The 1H ultra-short acquisition delay spectra are characterized by the superposition of signals of metabolites and macromolecules. We have developed a double inversion nulling method to measure macromolecular spectra at 7T with acquisition delay as short as 1.3 ms and very short repetition time (900 ms). Optimal inversion times were simulated and experimentally verified. Macromolecular spectra were acquired from four young healthy volunteers. The spectra did not exhibit any visible difference in inter-subject comparison. In addition, four conventional 1H MRSI datasets without inversion were acquired in healthy subjects and quantified using basis sets with and without incorporated macromolecules.

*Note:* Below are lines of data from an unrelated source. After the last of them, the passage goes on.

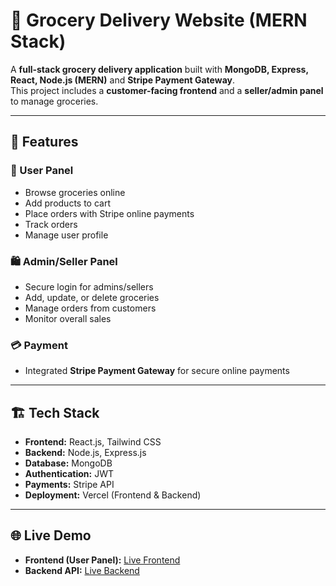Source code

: # 🛒 Grocery Delivery Website (MERN Stack)

A **full-stack grocery delivery application** built with **MongoDB, Express, React, Node.js (MERN)** and **Stripe Payment Gateway**.  
This project includes a **customer-facing frontend** and a **seller/admin panel** to manage groceries.  

---

## 🚀 Features

### 👤 User Panel
- Browse groceries online  
- Add products to cart  
- Place orders with Stripe online payments  
- Track orders  
- Manage user profile  

### 🛍️ Admin/Seller Panel
- Secure login for admins/sellers  
- Add, update, or delete groceries  
- Manage orders from customers  
- Monitor overall sales  

### 💳 Payment
- Integrated **Stripe Payment Gateway** for secure online payments  

---

## 🏗️ Tech Stack
- **Frontend:** React.js, Tailwind CSS  
- **Backend:** Node.js, Express.js  
- **Database:** MongoDB  
- **Authentication:** JWT  
- **Payments:** Stripe API  
- **Deployment:** Vercel (Frontend & Backend)  

---

## 🌐 Live Demo
- **Frontend (User Panel):** [Live Frontend](https://cartgreen.vercel.app)  
- **Backend API:** [Live Backend](https://cartgreen-back.vercel.app)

09:48 0992.   High-Resolution 1H-MRSI of the Brain using Short-TE SPICE
Chao Ma1, Fan Lam1,2, Qiang Ning1,2, Curtis L. Johnson1, and Zhi-Pei Liang1,2
1Beckman Institute, University of Illinois at Urbana-Champaign, Urbana, Illinois, United States, 2Department of Electrical and Computer Engineering, University of Illinois at Urbana-Champaign, Illinois, United States

SPICE (SPectroscopic Imaging by exploiting spatiospectral CorrElation) is emerging as a powerful tool for high-resolution spectroscopic imaging of the brain. As voxel size is getting smaller at higher resolution, further improvement of signal-to-noise ratio (SNR) becomes essential, especially with sparse sampling in (k,t)-space. This work presents a novel data acquisition and processing method to enable short-TE SPICE for high-resolution 1H-MRSI of the brain. In vivo experimental results show that the proposed method can achieve 2mm in-plane resolution in good SNR with a TE of 20ms in a 30min scan.